Hace poco tiempo, me enteré por otro viejo compañero, que Ariel había fallecido. Y lo lamenté mucho.
En la Barcelona argentina, como la llamaron a Rosario por su gigantesco movimiento anarquista, pareciera que el oscurantismo borró todas esas historias. Es increíble que en una ciudad así sólo hayan trascendido, entre miles, apenas un puñado de nombres de libertarios que actuaron aquí, como Rómulo Ovidi, Virginia Bolten, Joaquín Penina, Luisa Lallana, Gaudencio Lamarque (padre de Libertad Lamarque), Juvenal Fernández, Martín Finamori, el Dr. Arana, Angelita Sánchez y por qué no también Juan José Fernández, el papá de Ariel.

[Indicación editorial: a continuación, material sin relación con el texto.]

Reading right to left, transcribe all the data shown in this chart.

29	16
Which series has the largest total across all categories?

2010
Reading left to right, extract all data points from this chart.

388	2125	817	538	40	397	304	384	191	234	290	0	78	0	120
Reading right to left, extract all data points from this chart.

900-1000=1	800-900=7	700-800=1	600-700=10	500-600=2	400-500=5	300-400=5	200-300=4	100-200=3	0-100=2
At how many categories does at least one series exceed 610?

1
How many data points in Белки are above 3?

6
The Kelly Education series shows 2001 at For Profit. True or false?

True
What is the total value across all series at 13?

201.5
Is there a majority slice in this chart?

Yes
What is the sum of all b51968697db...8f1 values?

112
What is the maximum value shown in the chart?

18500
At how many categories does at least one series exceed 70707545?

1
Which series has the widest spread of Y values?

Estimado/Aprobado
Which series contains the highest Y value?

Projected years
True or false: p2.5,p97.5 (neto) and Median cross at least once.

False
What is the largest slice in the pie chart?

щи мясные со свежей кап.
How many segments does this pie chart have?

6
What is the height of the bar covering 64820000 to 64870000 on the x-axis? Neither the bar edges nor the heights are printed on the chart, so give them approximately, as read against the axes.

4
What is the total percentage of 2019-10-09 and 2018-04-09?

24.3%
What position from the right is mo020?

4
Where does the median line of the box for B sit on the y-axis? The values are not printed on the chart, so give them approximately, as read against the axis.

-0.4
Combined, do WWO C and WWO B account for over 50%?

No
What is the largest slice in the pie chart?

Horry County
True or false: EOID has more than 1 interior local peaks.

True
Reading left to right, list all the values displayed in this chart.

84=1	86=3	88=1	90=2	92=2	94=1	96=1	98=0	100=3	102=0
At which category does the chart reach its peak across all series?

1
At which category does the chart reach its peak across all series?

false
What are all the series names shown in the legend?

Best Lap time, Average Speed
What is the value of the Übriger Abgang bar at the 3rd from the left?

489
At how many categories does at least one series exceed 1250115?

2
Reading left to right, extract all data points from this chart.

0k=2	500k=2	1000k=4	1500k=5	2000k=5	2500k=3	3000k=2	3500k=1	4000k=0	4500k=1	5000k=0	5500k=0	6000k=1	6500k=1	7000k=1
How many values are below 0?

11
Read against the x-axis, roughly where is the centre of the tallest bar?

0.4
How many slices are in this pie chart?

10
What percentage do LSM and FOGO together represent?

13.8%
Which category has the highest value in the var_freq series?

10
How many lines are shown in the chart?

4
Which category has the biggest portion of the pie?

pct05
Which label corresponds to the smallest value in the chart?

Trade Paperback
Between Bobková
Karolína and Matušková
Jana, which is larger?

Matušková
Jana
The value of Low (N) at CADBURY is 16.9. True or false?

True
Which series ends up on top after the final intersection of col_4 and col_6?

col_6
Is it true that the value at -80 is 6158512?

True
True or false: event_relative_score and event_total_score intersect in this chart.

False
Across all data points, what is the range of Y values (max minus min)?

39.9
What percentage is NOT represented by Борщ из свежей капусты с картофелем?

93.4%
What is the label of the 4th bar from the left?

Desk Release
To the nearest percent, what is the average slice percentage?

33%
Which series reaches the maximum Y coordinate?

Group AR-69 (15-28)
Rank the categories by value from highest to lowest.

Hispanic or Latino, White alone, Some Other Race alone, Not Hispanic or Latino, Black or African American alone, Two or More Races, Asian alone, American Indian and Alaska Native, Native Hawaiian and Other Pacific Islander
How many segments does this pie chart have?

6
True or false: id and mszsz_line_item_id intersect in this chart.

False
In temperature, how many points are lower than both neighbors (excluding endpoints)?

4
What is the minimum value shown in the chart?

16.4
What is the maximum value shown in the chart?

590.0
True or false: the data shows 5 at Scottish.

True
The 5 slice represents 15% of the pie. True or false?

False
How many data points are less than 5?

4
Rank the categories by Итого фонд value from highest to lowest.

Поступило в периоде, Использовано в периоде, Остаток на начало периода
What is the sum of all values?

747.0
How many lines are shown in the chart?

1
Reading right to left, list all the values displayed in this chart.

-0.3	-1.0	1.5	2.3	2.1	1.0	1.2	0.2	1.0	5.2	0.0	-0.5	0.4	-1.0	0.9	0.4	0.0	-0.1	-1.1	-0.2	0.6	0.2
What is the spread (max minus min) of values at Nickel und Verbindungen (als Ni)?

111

Tras la muerte de nuestro querido librero, su local, quedó cerrado, y muchos de sus libros permanecen abandonados allí. No falta algún anarquista delirante en nuestro barrio que quiera recuperar esos libros de cualquier manera, así sea a la manera anarquista a través de algún túnel. Pero por suerte en nuestro arrabal, todavía todo puede ocurrir.
Ariel ha muerto, pero vaya desde aquí mi querido homenaje. Que un hombre muera es parte del ciclo vital. Lo que no podemos permitir es que se mueran las historias.